+++ LISTED ENTRIES

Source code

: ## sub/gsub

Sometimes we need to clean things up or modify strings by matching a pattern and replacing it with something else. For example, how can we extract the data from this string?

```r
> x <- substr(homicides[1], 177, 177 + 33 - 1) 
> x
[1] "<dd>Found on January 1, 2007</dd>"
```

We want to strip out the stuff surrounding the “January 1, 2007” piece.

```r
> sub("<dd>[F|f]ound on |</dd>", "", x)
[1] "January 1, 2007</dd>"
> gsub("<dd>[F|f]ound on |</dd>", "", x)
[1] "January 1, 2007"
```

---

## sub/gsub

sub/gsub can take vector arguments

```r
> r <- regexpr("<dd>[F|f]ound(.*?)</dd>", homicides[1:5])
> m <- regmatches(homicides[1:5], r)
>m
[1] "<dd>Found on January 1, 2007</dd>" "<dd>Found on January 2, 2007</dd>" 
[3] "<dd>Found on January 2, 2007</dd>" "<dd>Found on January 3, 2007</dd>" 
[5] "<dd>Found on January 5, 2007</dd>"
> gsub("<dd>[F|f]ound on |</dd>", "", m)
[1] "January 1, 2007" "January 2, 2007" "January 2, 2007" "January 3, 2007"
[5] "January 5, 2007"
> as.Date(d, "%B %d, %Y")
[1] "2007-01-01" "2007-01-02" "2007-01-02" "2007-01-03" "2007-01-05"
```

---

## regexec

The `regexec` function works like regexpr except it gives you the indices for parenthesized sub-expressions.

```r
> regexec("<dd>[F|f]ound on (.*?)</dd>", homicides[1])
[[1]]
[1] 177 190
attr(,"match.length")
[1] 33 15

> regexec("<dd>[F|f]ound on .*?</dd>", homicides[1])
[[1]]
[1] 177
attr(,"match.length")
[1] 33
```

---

++++++
+++ LISTED ENTRIES

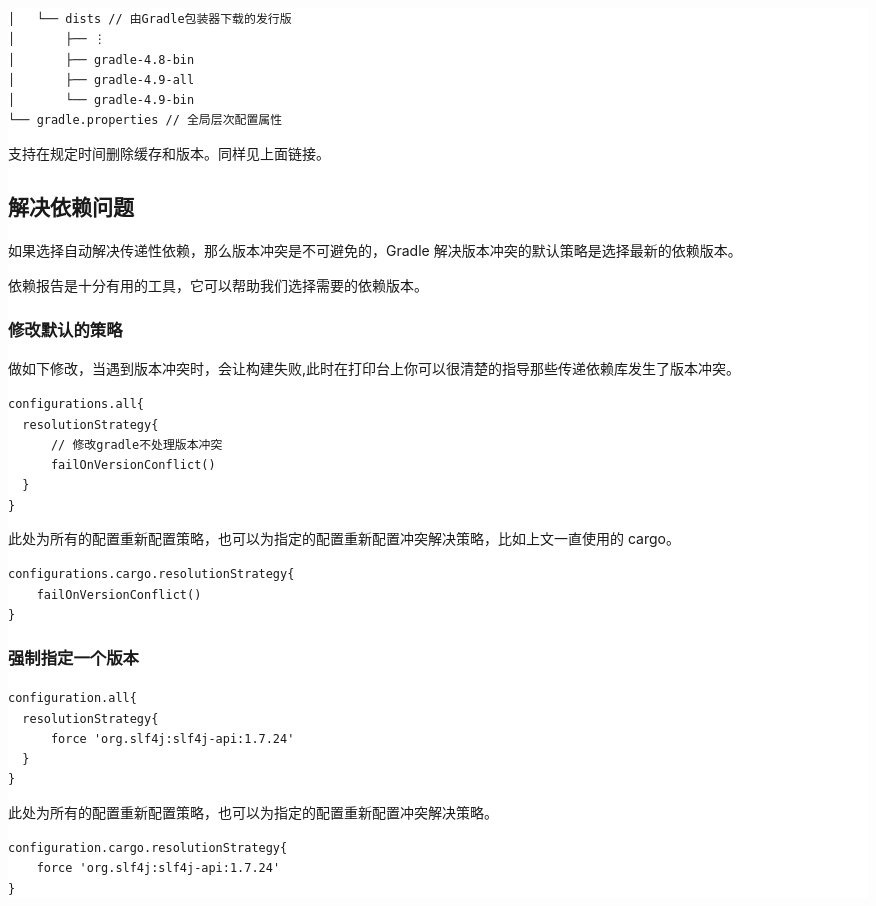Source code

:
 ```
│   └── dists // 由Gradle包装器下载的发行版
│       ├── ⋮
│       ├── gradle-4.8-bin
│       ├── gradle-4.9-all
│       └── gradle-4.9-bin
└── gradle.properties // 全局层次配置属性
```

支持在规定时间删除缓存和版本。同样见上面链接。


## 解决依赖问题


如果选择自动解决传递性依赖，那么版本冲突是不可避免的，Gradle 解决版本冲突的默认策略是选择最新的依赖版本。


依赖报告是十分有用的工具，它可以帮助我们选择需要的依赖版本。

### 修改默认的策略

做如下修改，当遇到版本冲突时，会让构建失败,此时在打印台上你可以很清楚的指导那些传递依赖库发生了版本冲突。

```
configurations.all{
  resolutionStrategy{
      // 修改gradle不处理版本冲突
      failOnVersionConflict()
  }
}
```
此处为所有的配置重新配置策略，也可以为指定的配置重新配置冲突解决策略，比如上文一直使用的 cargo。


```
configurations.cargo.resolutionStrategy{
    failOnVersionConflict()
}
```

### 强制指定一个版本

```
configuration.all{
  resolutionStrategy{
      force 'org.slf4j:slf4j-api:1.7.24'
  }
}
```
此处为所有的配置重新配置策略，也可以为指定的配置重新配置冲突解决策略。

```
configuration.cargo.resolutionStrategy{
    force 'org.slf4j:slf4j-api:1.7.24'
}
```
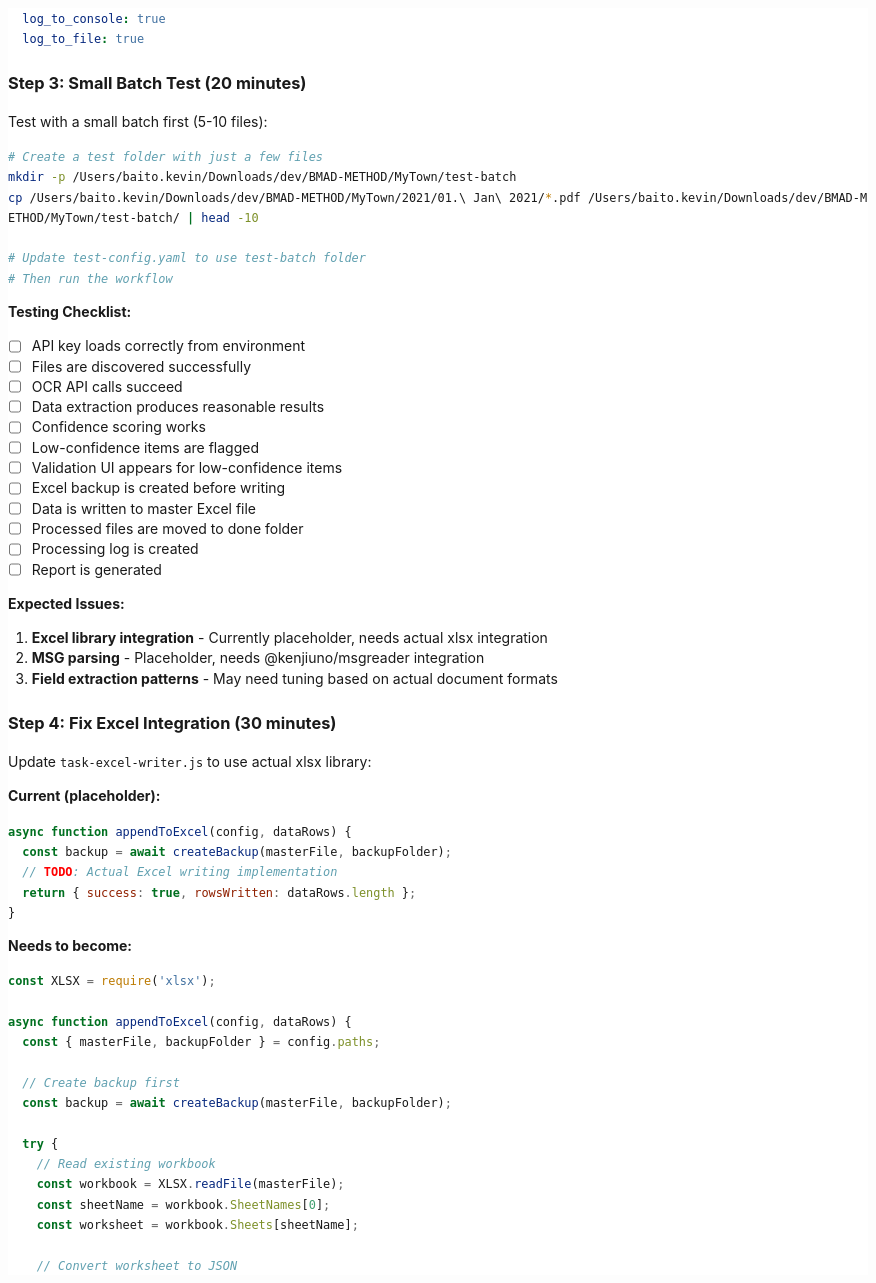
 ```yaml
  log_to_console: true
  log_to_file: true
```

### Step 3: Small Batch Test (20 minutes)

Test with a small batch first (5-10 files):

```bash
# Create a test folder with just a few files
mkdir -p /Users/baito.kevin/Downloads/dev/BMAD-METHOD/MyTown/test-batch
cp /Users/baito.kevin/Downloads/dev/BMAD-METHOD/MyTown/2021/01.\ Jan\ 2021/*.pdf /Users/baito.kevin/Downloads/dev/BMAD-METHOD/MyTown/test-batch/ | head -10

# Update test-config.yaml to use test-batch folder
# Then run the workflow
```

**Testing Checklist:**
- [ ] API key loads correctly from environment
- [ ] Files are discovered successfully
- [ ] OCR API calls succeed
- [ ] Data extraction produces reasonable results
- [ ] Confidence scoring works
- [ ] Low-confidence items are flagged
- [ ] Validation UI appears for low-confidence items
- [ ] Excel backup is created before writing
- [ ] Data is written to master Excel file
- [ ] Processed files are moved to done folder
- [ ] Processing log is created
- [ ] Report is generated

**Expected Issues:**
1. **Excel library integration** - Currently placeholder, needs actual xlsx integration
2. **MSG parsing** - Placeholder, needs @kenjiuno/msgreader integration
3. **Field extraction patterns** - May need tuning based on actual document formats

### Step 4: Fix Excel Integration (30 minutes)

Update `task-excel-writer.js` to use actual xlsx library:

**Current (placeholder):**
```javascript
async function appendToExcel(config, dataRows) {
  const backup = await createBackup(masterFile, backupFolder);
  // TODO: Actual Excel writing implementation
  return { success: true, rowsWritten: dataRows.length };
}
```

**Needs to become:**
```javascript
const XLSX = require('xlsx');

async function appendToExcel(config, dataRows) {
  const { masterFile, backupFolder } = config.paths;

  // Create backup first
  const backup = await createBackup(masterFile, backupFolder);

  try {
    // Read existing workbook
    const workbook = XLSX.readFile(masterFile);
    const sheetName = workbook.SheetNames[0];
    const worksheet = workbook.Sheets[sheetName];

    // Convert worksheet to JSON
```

++++++

Looking at the records above, work out how many lines include the word "first", then give that number by itself.

**OUTPUT**
2